As shown in Table 1, in Examples 1 to 4, since the storage elastic modulus of the resin layer was 37,000 to 160,000 Pa at 70 ° C., good results were obtained in the evaluation of followability and the evaluation of dust intrusion. Further, in Examples 1 to 4, since the melt flow rate of the resin layer was 2.0 to 70 g / 10 min, good results were obtained in the evaluation of TTV. Further, in Examples 3 and 4, since the molecular weight distribution of the resin layer was 1.8 to 2.4, excellent results were obtained in the evaluation of cut burrs and the evaluation of edge cracks.

On the other hand, in Comparative Example 1, since the storage elastic modulus of the resin layer is 220,000 Pa, which exceeds the 200,000 Pa specified in claim 1, the tape for electronic components cannot follow the semiconductor wafer when grinding the semiconductor wafer, and evaluation of dust intrusion is performed. The result was inferior. In Comparative Example 2, since the melt flow rate of the resin layer is 8 g / 10 min, which is less than 10 g / 10 min specified in claim 1, when the tape for electronic components follows the unevenness of the surface of the semiconductor wafer, the tape for electronic components Due to the unevenness on the surface of the TTV, the result was inferior in the evaluation of TTV. In addition, due to the unevenness of the surface, a suction error occurred on the alignment table of the grinder and automatic machining was not possible, so machining was performed by manual transfer. In Comparative Example 3, since the storage elasticity of the resin layer is 330000 Pa, which greatly exceeds the 200,000 Pa specified in claim 1, the tape for electronic components cannot follow the semiconductor wafer and floats from the semiconductor wafer before grinding. As a result, the evaluation of the followability was remarkably inferior, and there was a possibility that the wafer would be damaged or the grinder would be damaged if it was processed. Therefore, the subsequent processing was not performed.

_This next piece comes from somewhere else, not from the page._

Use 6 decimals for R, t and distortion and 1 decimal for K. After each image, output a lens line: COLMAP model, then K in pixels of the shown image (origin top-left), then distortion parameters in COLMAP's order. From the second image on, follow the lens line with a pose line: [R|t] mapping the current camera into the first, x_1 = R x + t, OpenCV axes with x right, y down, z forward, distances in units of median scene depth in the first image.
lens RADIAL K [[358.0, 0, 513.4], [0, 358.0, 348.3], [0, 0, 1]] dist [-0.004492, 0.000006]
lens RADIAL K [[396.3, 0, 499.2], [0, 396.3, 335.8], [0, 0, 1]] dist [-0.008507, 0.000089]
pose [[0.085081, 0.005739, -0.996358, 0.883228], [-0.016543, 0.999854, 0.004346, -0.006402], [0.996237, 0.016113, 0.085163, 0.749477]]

1: Tape for electronic parts 2: Base film 3: Resin layer 4: Adhesive layer 5: Release film 6: Semiconductor wafer 61: Concavo-convex 7: Grinding machine

Claims

It has at least one resin layer and
The resin layer is a tape for electronic components having a storage elastic modulus of 10,000 to 200,000 Pa at any temperature of 60 ° C to 80 ° C and a melt flow rate of 10 to 200 g / 10 min.

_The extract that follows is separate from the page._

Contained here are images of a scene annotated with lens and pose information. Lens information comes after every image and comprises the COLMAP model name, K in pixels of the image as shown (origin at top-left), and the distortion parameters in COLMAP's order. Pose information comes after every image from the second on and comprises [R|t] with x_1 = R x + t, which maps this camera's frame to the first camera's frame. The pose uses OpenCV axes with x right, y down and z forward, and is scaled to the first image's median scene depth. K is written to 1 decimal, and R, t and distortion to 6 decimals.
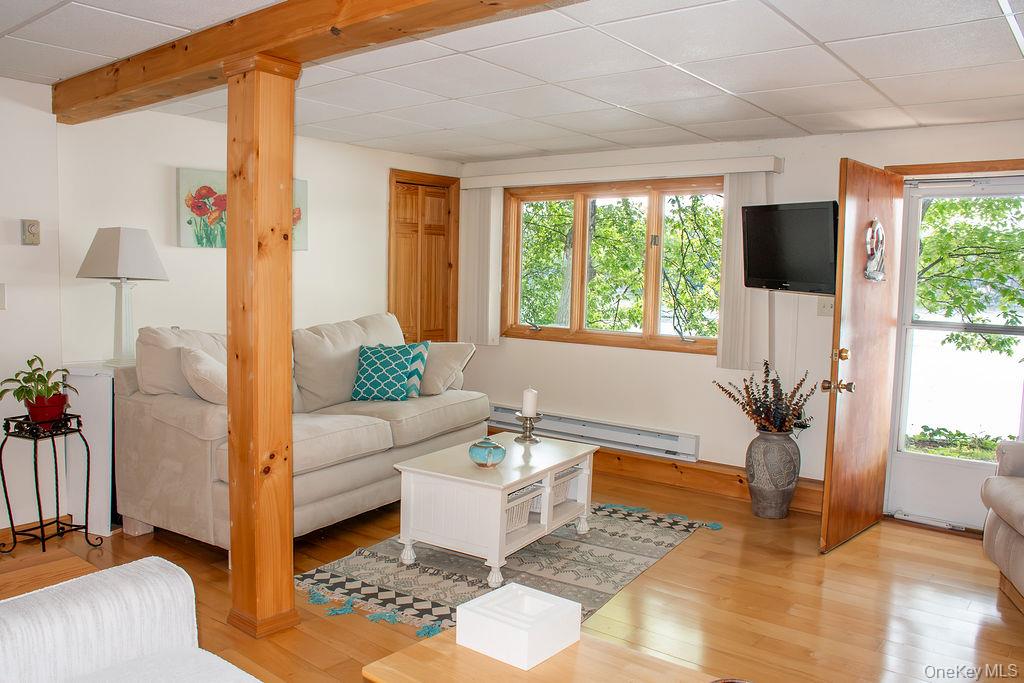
lens RADIAL K [[794.7, 0, 484.3], [0, 794.7, 340.4], [0, 0, 1]] dist [-0.136351, 0.099906]
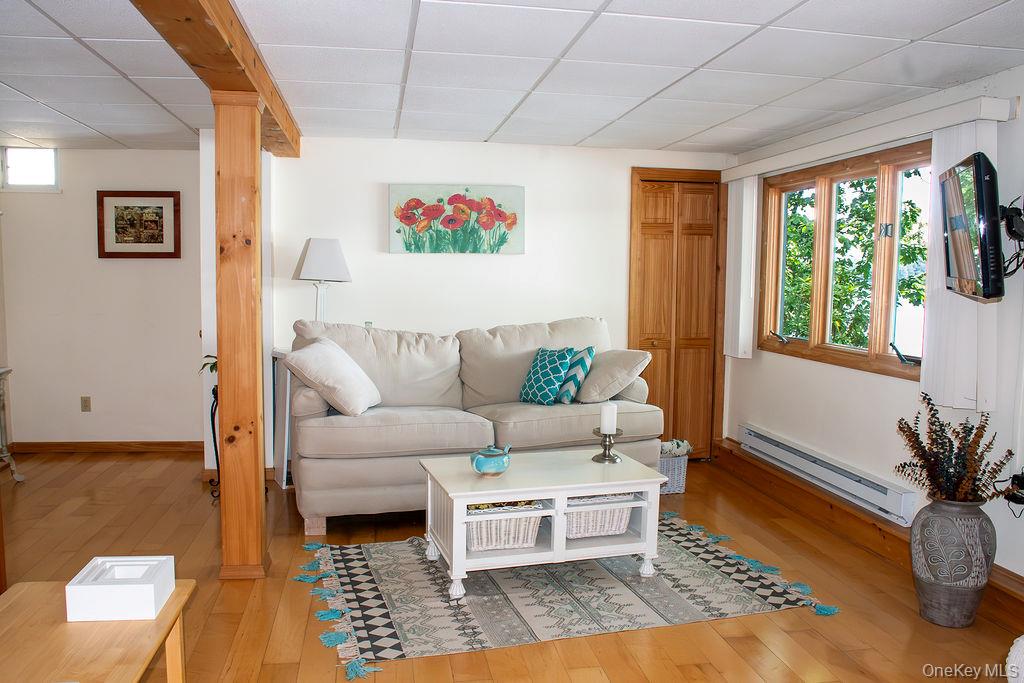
lens RADIAL K [[794.7, 0, 512.1], [0, 794.7, 345.0], [0, 0, 1]] dist [-0.136351, 0.099906]
pose [[0.765978, 0.045717, -0.641240, 0.495423], [-0.050825, 0.998653, 0.010488, -0.006502], [0.640855, 0.024557, 0.767269, 0.226004]]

The tape for electronic components according to claim 1, wherein the resin layer has a molecular weight distribution Mw / Mn of 1.0 to 3.0.

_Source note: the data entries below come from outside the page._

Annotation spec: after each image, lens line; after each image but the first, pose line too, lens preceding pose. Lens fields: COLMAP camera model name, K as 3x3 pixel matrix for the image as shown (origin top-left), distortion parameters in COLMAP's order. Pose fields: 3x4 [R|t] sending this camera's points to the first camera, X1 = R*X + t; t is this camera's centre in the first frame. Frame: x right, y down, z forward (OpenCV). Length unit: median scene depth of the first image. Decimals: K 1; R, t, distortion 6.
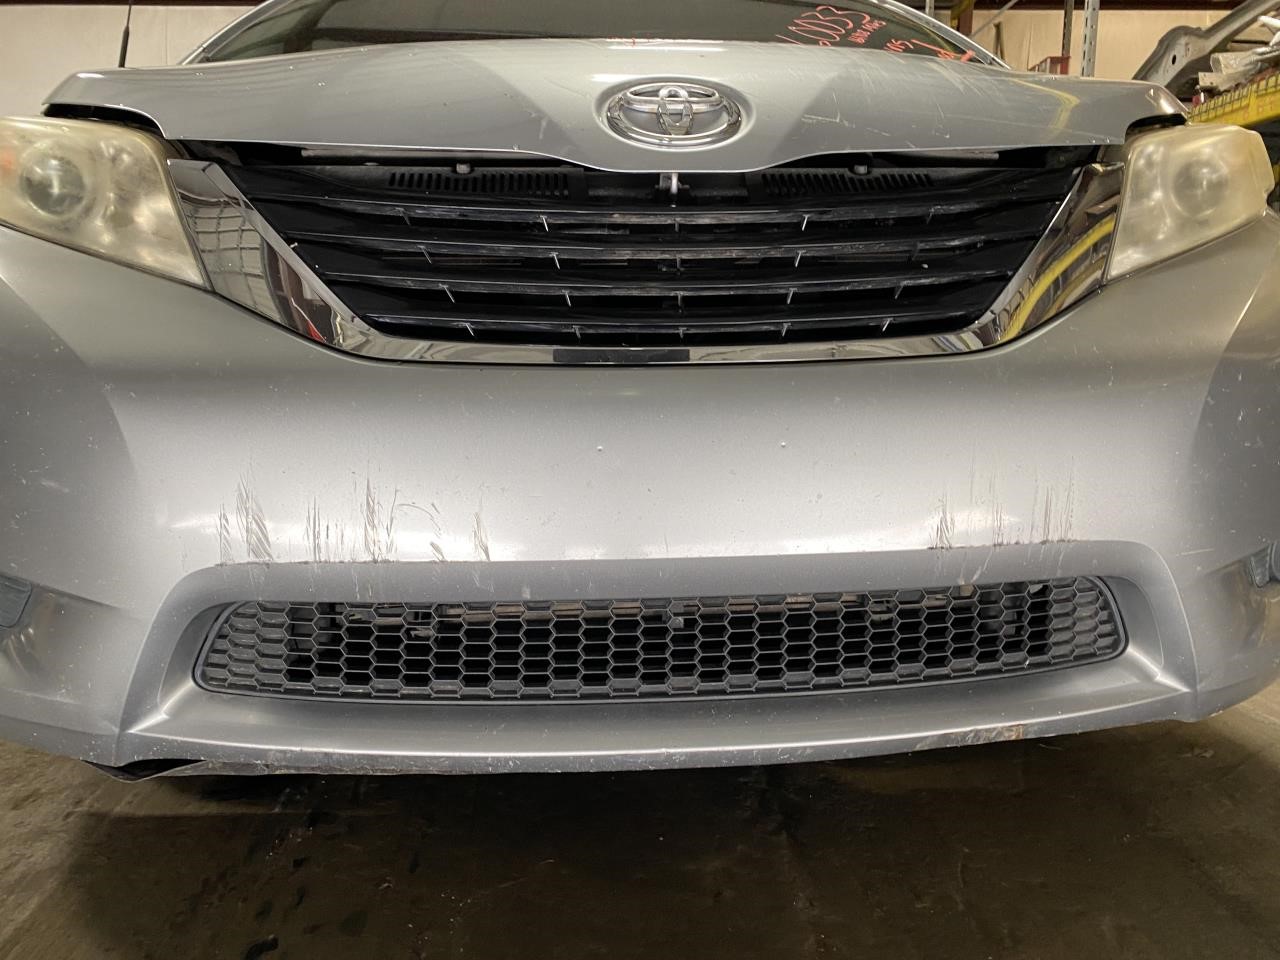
lens RADIAL K [[957.4, 0, 636.5], [0, 957.4, 459.4], [0, 0, 1]] dist [0.000598, 0.001062]
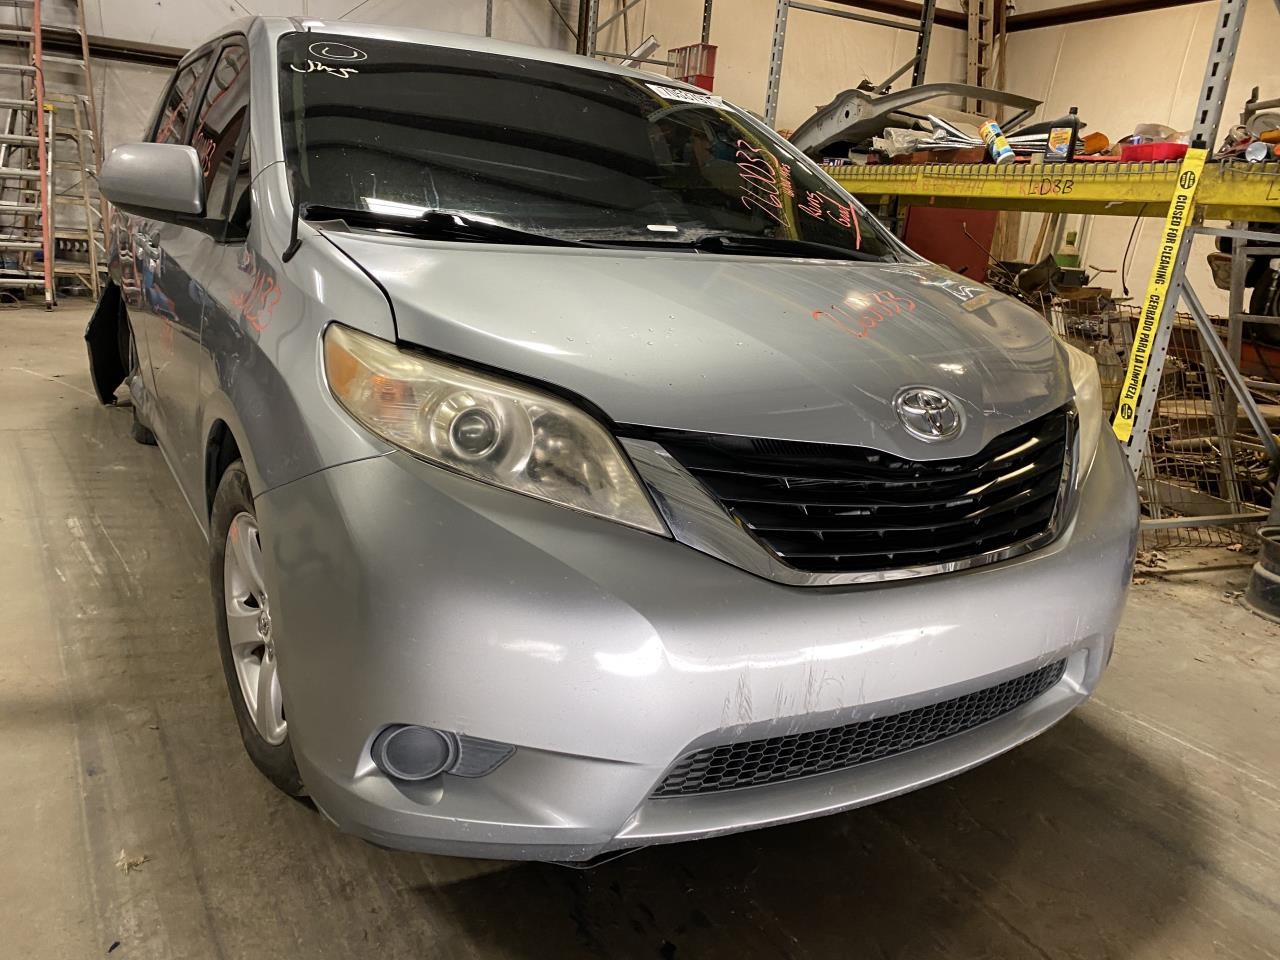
lens RADIAL K [[944.2, 0, 640.0], [0, 944.2, 480.0], [0, 0, 1]] dist [0.010975, 0.001554]
pose [[0.897290, -0.046466, 0.438990, -0.647822], [-0.015963, 0.990379, 0.137456, -0.267322], [-0.441154, -0.130346, 0.887915, -0.133940]]
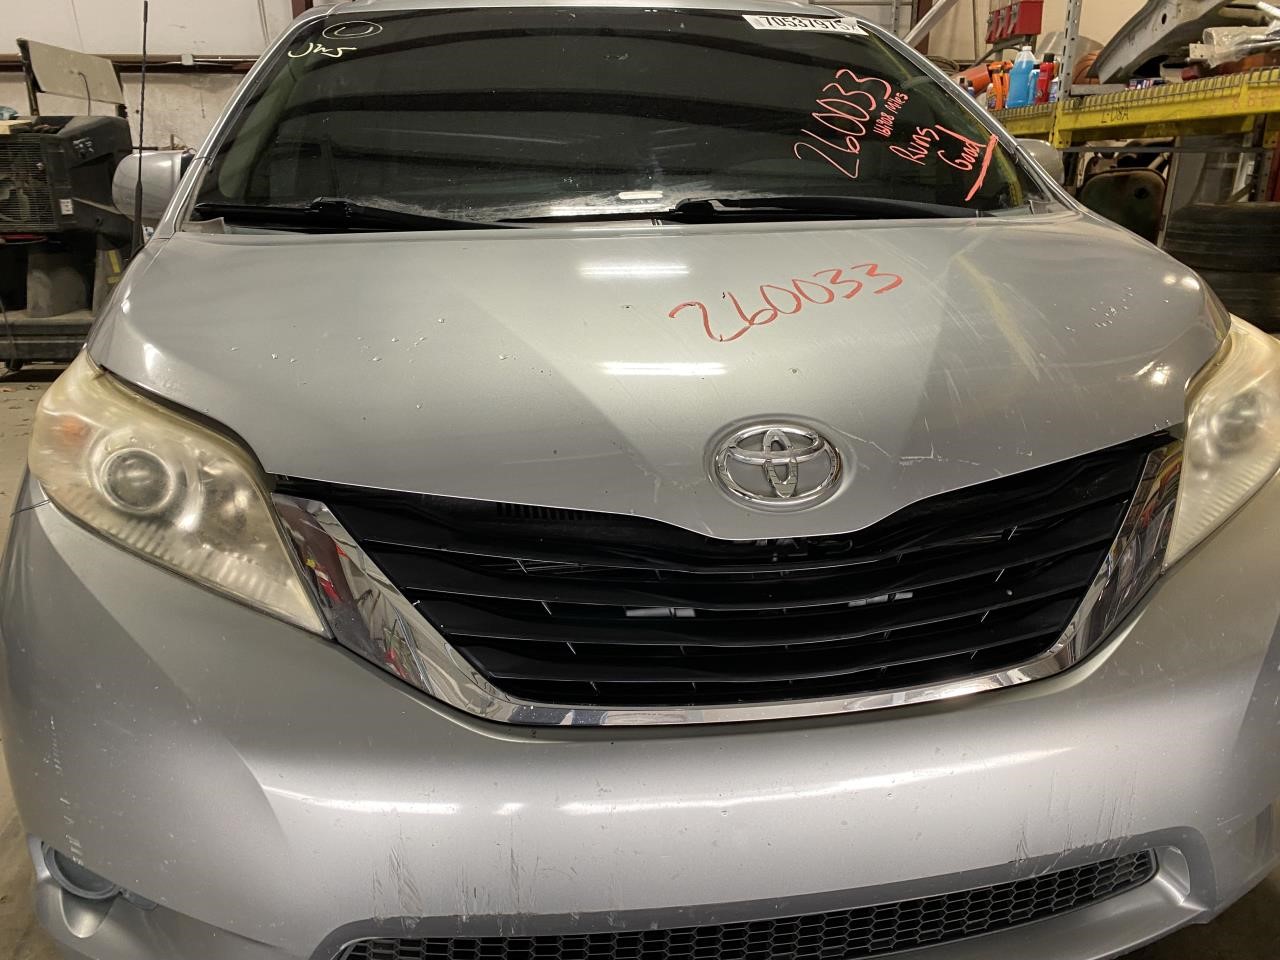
lens RADIAL K [[958.9, 0, 640.0], [0, 958.9, 480.0], [0, 0, 1]] dist [0.002022, 0.001472]
pose [[0.997947, -0.023936, 0.059396, -0.100243], [0.014279, 0.987339, 0.157980, -0.293714], [-0.062426, -0.156808, 0.985654, -0.006519]]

The tape for electronic components according to claim 1 or 2, wherein the tape is bonded to a circuit forming surface of a semiconductor wafer provided with a step of 10 μm or more at a temperature of 50 to 100 ° C.
The tape for electronic components according to claim 3, wherein after being bonded to the semiconductor wafer, it is cut according to the size of the semiconductor wafer.
A bonding step in which the tape for electronic components according to claim 1 or 2 is bonded to a circuit forming surface of a semiconductor wafer provided with a step of 10 μm or more at a temperature of 50 to 100 ° C.
A method for processing an electronic component, which comprises, after the bonding step, a grinding step of grinding a surface of the semiconductor wafer opposite to the circuit forming surface.
After the bonding step, there is a cutting step of cutting the tape for electronic components according to the size of the semiconductor wafer.
The method for processing an electronic component according to claim 5, wherein the grinding step is performed after the cutting step.